# Like a ton of bricks on my chest.



## StbrnMonkey (Nov 28, 2011)

After reading the many threads on this topic I am still compelled to add yet another. 

Yesterday, my wife of ten years (no kids) informed me that she will be leaving the marriage. Needless to say I am devastated and feel like I have been dropped into a bottomless pit. 

We have been extremly close over the past several years with the exception of the last three when we began to grow apart. She is a very stoic person and extremely intelligent and always hesitant to share what's on her mind. I'm the opposite. 

We commute to work together, work in the same building, eat lunch together, ride home together, and of course, we live together. I have recognized the potential problem here and I have shared it. She has no female friends. When giving the opportunity to hang out with female co-worker she declines. 

We argue and I end up raising my voice in frustration, she is always taken aback by my "animated" response to the topic of discussion. When we first had these arguments I talked her into a joint MC session, actually two. When it time to meet with the MC alone, she said it was lame and refused to go. This was three years ago. Things never changed and here we are. She is finally going to see a counselor today for some personal issues she needs to work out. It is her first private visit with a professional ever. This morning she said despite the visit she is still leaving.

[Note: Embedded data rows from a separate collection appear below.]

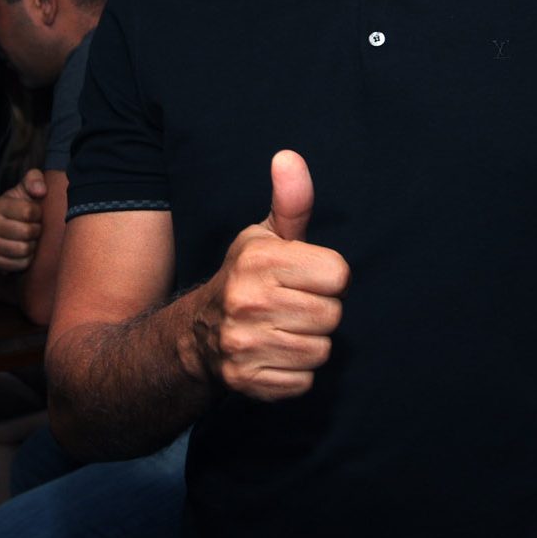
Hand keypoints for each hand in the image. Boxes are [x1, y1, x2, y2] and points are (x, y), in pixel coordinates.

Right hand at [0, 168, 45, 272]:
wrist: (5, 229)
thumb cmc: (20, 207)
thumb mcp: (26, 188)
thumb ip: (34, 180)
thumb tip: (40, 191)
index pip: (29, 212)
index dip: (38, 213)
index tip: (36, 213)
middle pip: (27, 232)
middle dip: (37, 230)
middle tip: (34, 228)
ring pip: (24, 250)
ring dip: (33, 245)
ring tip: (30, 239)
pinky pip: (21, 264)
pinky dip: (27, 259)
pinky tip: (25, 251)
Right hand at [194, 150, 349, 400]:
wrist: (198, 333)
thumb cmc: (248, 276)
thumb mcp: (267, 235)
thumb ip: (290, 200)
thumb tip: (289, 157)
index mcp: (260, 260)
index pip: (338, 274)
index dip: (329, 276)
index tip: (308, 277)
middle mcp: (249, 301)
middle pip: (332, 315)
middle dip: (321, 310)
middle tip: (295, 304)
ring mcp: (245, 343)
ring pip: (320, 350)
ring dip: (310, 342)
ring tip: (286, 328)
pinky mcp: (247, 380)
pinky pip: (303, 381)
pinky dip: (296, 372)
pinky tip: (276, 353)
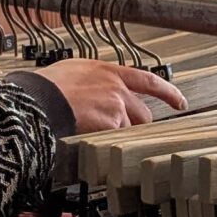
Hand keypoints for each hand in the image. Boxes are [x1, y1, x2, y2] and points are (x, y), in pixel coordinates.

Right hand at [34, 59, 187, 131]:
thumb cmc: (44, 87)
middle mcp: (116, 87)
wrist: (37, 99)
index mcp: (108, 71)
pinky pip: (116, 140)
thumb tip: (90, 90)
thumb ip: (91, 81)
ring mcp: (116, 105)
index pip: (148, 80)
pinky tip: (93, 143)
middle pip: (142, 112)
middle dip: (136, 125)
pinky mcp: (111, 123)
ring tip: (93, 136)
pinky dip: (107, 145)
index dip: (168, 92)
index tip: (180, 102)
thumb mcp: (72, 72)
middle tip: (120, 132)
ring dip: (115, 137)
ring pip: (128, 130)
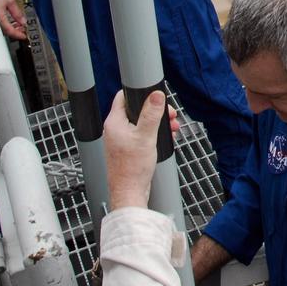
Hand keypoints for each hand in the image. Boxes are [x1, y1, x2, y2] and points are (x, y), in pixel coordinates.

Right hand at [0, 0, 26, 40]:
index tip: (24, 36)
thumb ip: (17, 12)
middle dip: (14, 31)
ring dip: (9, 26)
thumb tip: (23, 20)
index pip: (9, 31)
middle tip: (22, 29)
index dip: (18, 34)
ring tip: (17, 24)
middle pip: (3, 31)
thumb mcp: (10, 0)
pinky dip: (3, 22)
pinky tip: (8, 19)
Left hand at [104, 89, 178, 209]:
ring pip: (141, 122)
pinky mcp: (127, 148)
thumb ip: (151, 114)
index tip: (155, 97)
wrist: (129, 192)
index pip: (124, 97)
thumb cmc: (132, 168)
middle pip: (136, 109)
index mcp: (114, 122)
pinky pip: (142, 134)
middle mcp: (115, 129)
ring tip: (171, 127)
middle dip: (155, 110)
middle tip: (169, 115)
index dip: (141, 94)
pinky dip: (154, 133)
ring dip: (157, 122)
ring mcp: (121, 139)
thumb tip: (156, 95)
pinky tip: (165, 138)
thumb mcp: (146, 136)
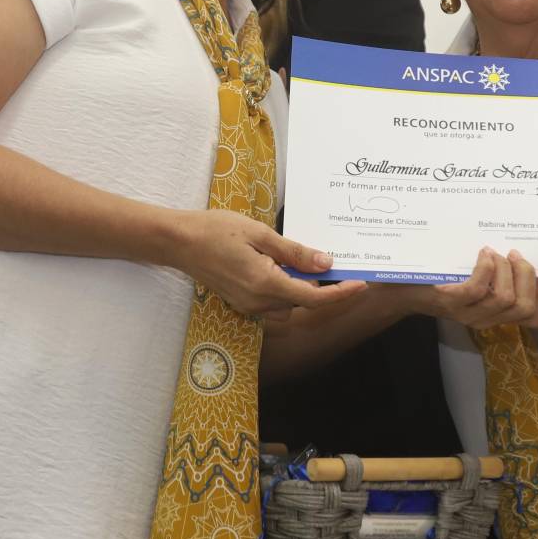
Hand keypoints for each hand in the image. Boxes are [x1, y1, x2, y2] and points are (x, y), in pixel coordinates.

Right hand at [168, 209, 366, 321]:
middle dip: (325, 292)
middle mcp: (258, 302)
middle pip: (303, 305)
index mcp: (266, 284)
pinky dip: (287, 292)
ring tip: (314, 268)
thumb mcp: (259, 234)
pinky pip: (273, 304)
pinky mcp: (241, 303)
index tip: (360, 285)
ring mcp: (248, 305)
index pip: (313, 298)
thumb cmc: (215, 231)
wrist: (178, 242)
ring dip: (304, 292)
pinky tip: (288, 271)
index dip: (340, 294)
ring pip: (288, 307)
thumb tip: (324, 264)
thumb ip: (294, 252)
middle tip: (342, 271)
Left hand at [397, 248, 537, 329]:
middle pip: (524, 308)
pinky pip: (479, 289)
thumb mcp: (474, 279)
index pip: (534, 318)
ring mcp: (468, 313)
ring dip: (505, 270)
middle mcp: (485, 319)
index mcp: (495, 315)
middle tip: (515, 255)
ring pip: (505, 299)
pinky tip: (482, 255)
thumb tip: (524, 252)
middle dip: (527, 277)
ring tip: (495, 253)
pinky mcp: (452, 303)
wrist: (402, 287)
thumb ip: (498, 274)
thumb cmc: (441, 278)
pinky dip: (486, 268)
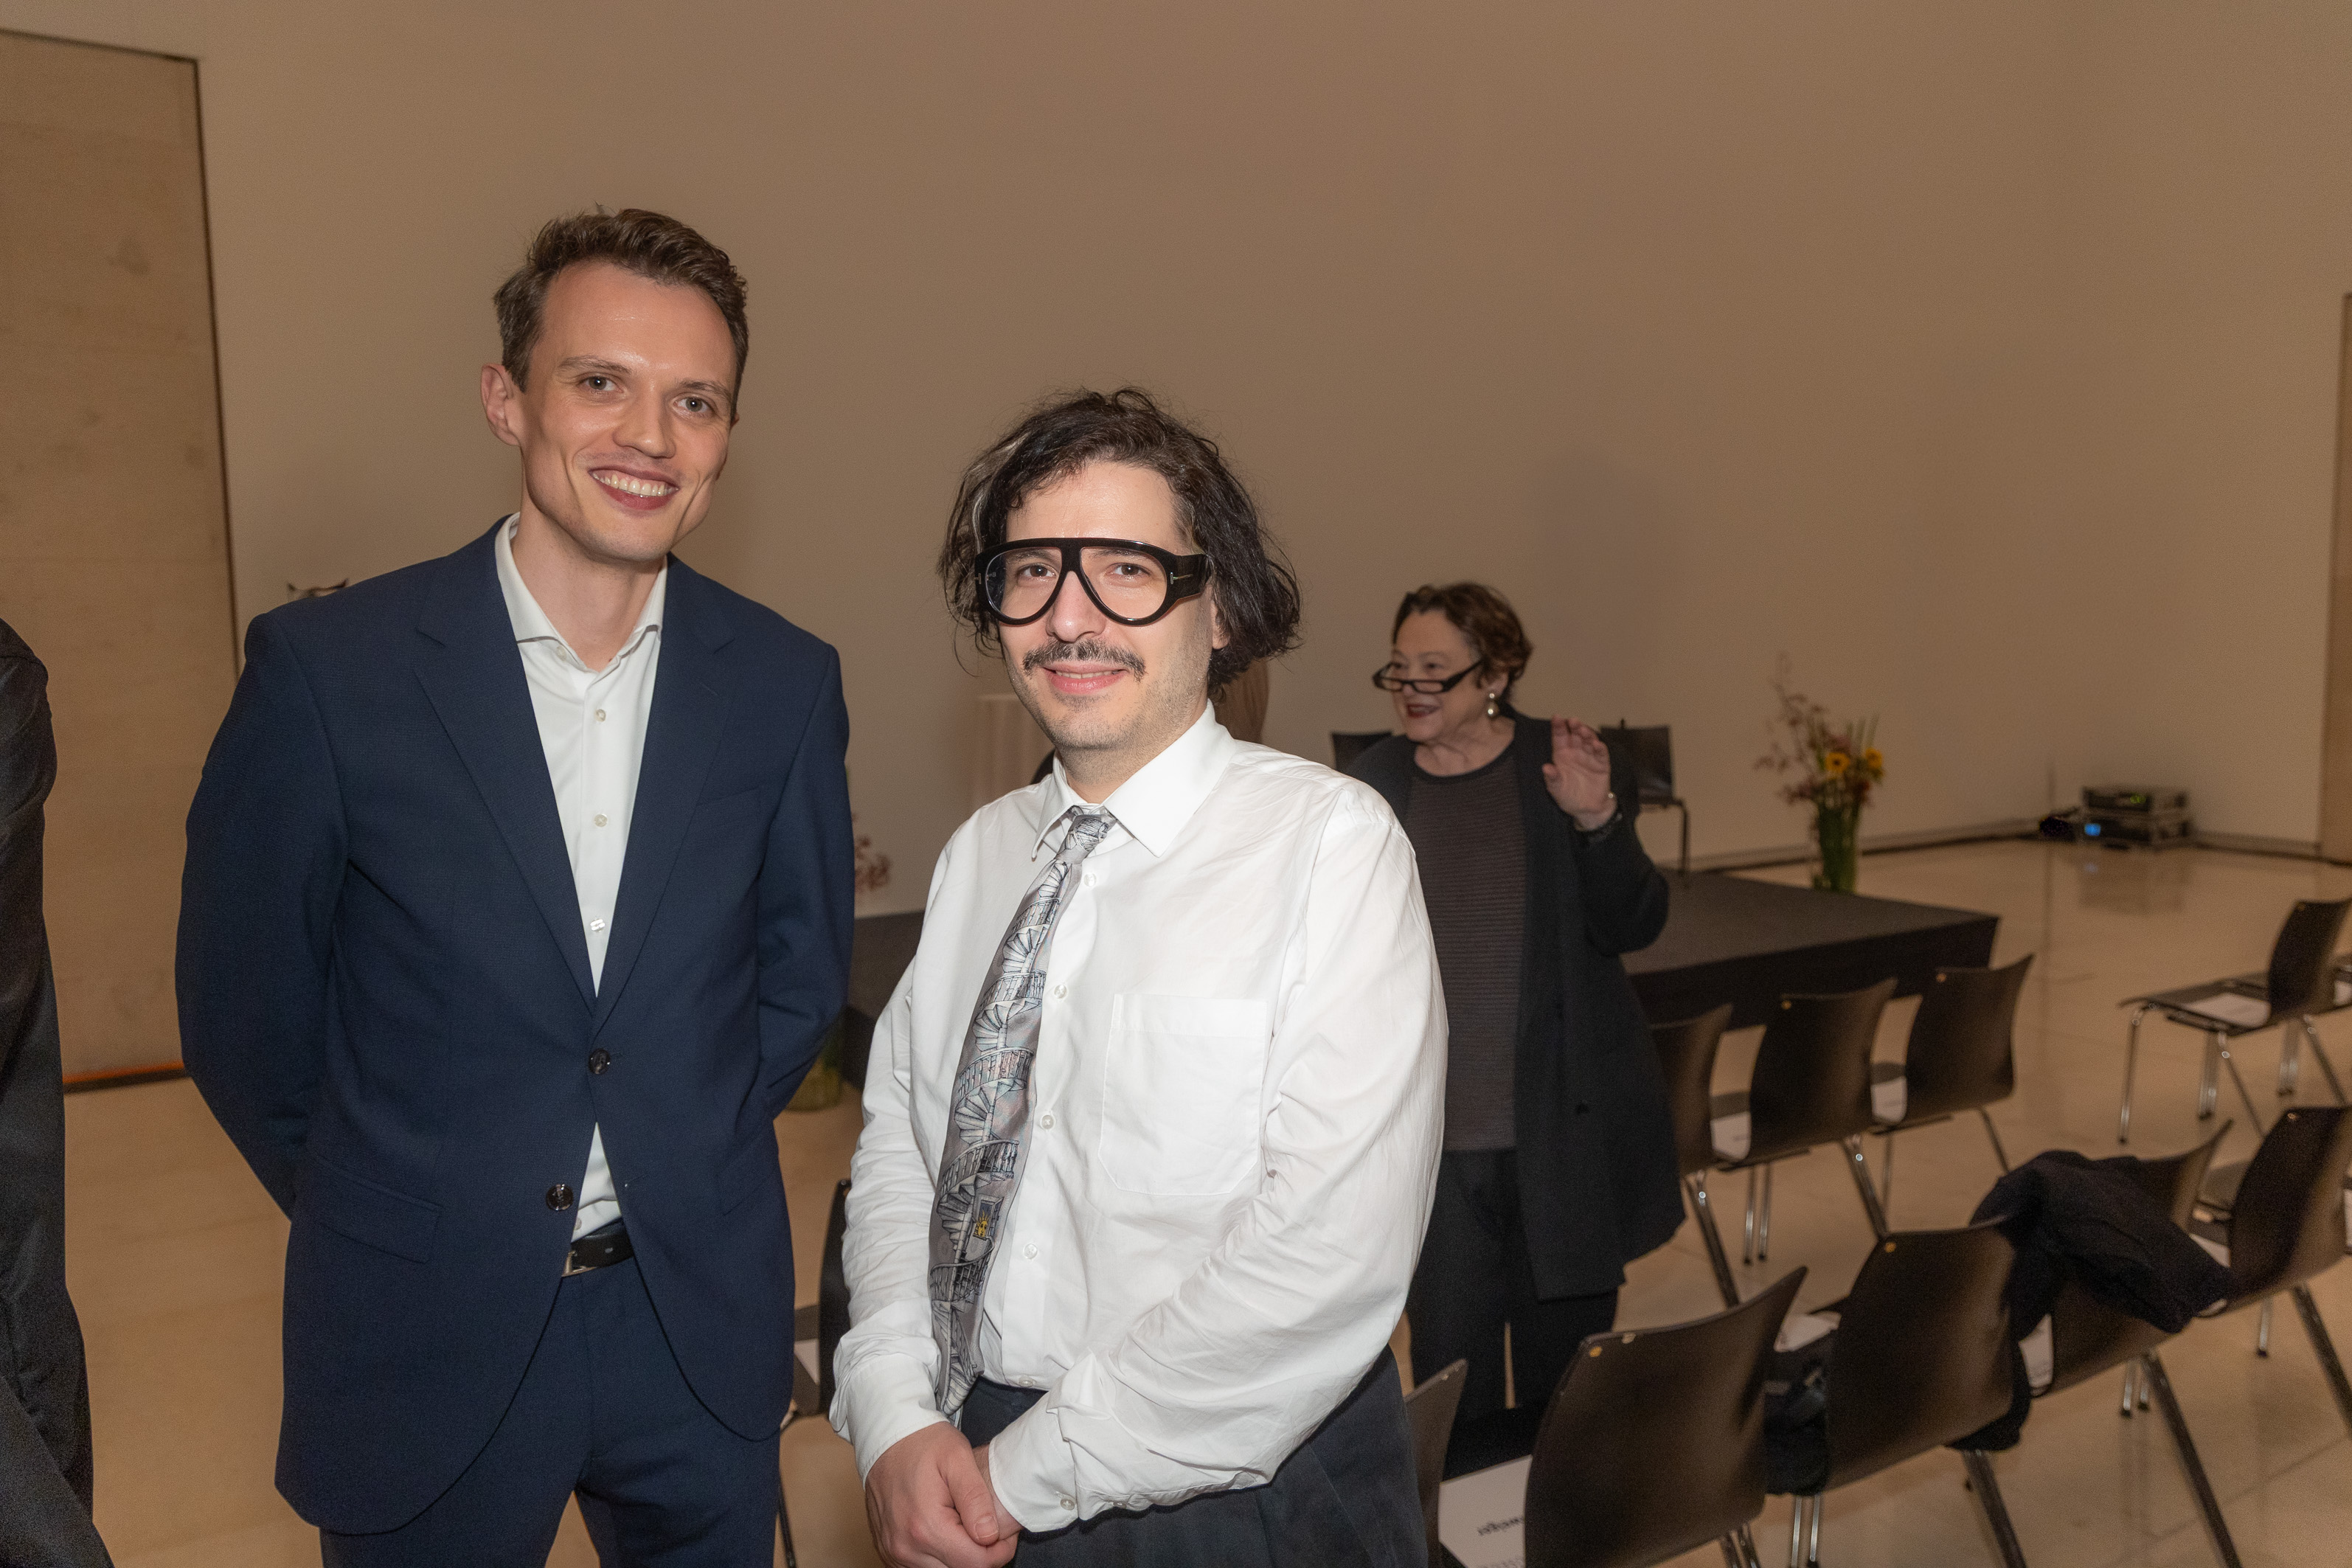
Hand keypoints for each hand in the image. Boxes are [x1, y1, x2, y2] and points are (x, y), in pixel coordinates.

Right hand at [864, 1423, 1017, 1567]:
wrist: (886, 1437)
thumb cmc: (923, 1443)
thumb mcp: (957, 1457)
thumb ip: (975, 1498)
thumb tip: (989, 1535)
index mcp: (926, 1526)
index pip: (975, 1564)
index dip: (999, 1552)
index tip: (1005, 1533)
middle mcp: (905, 1547)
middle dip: (979, 1554)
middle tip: (986, 1526)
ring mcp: (893, 1552)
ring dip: (957, 1555)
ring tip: (964, 1525)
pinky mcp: (887, 1552)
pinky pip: (920, 1567)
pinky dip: (937, 1555)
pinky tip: (944, 1531)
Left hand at [1542, 716, 1615, 828]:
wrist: (1586, 809)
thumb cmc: (1568, 796)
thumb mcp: (1556, 789)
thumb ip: (1552, 778)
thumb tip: (1545, 768)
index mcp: (1562, 755)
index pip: (1559, 737)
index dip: (1558, 727)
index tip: (1556, 717)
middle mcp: (1576, 752)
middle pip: (1575, 736)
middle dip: (1574, 727)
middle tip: (1573, 721)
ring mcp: (1589, 757)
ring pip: (1589, 741)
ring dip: (1587, 734)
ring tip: (1583, 730)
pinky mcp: (1602, 764)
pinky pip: (1602, 754)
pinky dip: (1600, 748)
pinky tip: (1597, 744)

I tried the 180 yesterday. I felt good. Last night she wanted to share a bottle of wine and watch TV. We got along fine until the wine kicked-in and I asked about us. She steadfastly refused to discuss it and said it was too late this time. She still wants to be friends, I can't do this. I should have forgone the invitation and kept with the 180 d'oh!!

Heartbroken and lost.


----------



## This is me (May 4, 2011)

StbrnMonkey said:


> She is a very stoic person ......
> Heartbroken and lost.


I am sorry and feel your pain. The word "Stoic" caught my eye. This is exactly what our MC/IC said to me about my WAW this past weekend. I can relate. Very hard to read and keeps it all in.

Do the 180 all the way, not part way like me. I have failed over and over. Do not ask about the relationship at all and do it for yourself.

Us guys that have a heart sometimes end up with the Women who keep it hidden. Very tough to handle.

Hang in there!!


----------



## StbrnMonkey (Nov 28, 2011)

Indeed it is. Thanks for the kind words.


----------



## nice777guy (Nov 23, 2009)

And you need to stick with the 180 for as long as it takes! A few hours is nothing more than a good start...


----------



## StbrnMonkey (Nov 28, 2011)

Thanks guys. I can't seem to find the sticky on the 180. I came across it yesterday, no luck today. Any idea where I can find it?

Thanks


----------